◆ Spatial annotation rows
========
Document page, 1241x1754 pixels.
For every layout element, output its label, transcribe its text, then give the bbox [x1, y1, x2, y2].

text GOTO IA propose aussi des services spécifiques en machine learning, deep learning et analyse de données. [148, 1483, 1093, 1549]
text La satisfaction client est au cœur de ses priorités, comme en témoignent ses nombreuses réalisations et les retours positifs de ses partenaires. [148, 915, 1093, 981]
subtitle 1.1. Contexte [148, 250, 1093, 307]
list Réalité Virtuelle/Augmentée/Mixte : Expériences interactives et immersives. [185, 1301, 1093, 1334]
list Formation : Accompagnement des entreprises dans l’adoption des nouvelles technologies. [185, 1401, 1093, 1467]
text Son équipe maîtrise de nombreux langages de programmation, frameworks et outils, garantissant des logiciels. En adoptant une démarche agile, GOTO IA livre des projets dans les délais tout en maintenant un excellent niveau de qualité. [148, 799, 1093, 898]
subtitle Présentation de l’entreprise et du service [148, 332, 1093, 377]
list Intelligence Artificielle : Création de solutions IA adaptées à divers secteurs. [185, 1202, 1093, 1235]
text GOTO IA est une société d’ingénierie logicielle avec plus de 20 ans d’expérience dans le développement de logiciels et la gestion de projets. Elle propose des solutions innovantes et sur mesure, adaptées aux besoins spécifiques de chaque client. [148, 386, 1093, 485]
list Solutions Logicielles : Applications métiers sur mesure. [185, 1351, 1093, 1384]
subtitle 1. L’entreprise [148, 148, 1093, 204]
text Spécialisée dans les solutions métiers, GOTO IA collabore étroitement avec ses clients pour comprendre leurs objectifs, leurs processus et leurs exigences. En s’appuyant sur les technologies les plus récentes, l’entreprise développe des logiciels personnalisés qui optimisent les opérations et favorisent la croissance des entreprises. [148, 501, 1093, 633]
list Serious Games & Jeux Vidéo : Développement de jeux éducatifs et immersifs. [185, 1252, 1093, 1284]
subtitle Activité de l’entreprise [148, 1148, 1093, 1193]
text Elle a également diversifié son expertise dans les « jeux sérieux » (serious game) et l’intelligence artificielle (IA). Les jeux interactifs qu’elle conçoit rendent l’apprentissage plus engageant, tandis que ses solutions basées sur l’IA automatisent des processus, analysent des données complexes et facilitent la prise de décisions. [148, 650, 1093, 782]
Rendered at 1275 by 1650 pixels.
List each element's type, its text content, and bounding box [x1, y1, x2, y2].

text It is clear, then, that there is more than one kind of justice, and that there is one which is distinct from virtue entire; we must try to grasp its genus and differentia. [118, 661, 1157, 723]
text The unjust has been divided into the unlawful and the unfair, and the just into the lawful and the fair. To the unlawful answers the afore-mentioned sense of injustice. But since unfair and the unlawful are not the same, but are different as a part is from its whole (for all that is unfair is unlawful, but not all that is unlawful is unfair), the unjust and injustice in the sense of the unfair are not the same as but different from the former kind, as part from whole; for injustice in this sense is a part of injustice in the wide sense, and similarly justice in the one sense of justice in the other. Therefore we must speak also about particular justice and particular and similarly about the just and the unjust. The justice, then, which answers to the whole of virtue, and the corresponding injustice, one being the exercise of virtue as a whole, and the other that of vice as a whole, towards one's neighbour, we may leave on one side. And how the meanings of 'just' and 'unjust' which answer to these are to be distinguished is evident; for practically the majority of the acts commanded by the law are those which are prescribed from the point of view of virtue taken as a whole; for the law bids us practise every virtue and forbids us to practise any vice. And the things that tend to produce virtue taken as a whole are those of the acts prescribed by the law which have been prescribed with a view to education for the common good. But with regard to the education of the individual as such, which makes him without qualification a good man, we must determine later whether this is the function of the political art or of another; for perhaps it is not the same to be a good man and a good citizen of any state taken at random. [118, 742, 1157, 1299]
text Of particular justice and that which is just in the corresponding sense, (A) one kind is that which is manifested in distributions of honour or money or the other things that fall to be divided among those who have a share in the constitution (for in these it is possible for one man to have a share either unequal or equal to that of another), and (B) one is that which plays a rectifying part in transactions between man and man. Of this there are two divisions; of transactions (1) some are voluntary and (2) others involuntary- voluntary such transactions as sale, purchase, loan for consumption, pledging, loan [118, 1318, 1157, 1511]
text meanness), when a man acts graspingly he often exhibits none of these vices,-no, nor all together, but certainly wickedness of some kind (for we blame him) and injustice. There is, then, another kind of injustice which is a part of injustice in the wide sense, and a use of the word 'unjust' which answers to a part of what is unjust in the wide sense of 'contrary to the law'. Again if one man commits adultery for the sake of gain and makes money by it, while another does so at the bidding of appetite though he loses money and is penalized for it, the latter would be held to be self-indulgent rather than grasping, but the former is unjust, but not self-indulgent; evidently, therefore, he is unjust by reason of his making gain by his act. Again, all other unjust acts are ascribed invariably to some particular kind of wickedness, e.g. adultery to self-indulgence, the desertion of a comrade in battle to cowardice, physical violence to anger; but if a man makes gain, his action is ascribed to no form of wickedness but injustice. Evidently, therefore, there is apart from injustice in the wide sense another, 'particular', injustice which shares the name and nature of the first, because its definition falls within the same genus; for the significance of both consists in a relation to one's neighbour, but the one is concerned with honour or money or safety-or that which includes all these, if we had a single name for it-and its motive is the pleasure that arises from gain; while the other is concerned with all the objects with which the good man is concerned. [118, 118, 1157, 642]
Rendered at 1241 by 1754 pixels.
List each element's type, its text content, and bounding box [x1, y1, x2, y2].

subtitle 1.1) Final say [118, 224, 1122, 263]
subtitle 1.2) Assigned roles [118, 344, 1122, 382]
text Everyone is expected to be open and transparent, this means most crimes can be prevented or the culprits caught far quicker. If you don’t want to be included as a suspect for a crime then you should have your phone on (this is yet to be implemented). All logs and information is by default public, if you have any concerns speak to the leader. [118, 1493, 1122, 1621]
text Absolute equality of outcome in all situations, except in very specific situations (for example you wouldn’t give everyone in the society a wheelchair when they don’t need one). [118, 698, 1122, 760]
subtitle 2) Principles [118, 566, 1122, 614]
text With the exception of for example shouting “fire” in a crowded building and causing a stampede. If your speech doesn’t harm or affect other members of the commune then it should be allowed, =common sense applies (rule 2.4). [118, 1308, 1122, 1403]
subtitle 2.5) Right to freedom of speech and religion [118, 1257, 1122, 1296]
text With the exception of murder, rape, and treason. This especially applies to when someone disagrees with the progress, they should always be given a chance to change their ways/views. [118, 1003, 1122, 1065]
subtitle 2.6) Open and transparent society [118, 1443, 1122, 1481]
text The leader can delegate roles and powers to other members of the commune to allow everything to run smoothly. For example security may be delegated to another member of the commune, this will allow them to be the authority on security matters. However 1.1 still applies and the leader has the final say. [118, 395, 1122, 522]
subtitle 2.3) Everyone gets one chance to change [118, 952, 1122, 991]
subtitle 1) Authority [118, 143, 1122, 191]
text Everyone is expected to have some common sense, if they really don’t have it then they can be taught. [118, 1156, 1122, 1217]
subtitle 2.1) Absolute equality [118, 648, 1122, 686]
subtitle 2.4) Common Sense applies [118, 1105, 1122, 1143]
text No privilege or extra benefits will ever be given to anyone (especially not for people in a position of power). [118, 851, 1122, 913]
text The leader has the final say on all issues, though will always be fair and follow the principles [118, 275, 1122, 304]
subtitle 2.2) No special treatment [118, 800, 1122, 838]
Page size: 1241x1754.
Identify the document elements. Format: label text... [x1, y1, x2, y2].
========
◆ Task to carry out
Copy out the lines above without any change, beginning at the line containing "text GOTO IA propose" and continuing through the line containing "list Intelligence Artificielle", with both of those lines included.

◆ Full answer
text GOTO IA propose aussi des services spécifiques en machine learning, deep learning et analyse de données. [148, 1483, 1093, 1549]
text La satisfaction client est au cœur de ses priorités, comme en témoignent ses nombreuses réalisations et les retours positifs de ses partenaires. [148, 915, 1093, 981]
subtitle 1.1. Contexte [148, 250, 1093, 307]
list Réalité Virtuelle/Augmentée/Mixte : Expériences interactives et immersives. [185, 1301, 1093, 1334]
list Formation : Accompagnement des entreprises dans l’adoption des nouvelles technologies. [185, 1401, 1093, 1467]
text Son équipe maîtrise de nombreux langages de programmation, frameworks et outils, garantissant des logiciels. En adoptant une démarche agile, GOTO IA livre des projets dans les délais tout en maintenant un excellent niveau de qualité. [148, 799, 1093, 898]
subtitle Présentation de l’entreprise et du service [148, 332, 1093, 377]
list Intelligence Artificielle : Création de solutions IA adaptées à divers secteurs. [185, 1202, 1093, 1235]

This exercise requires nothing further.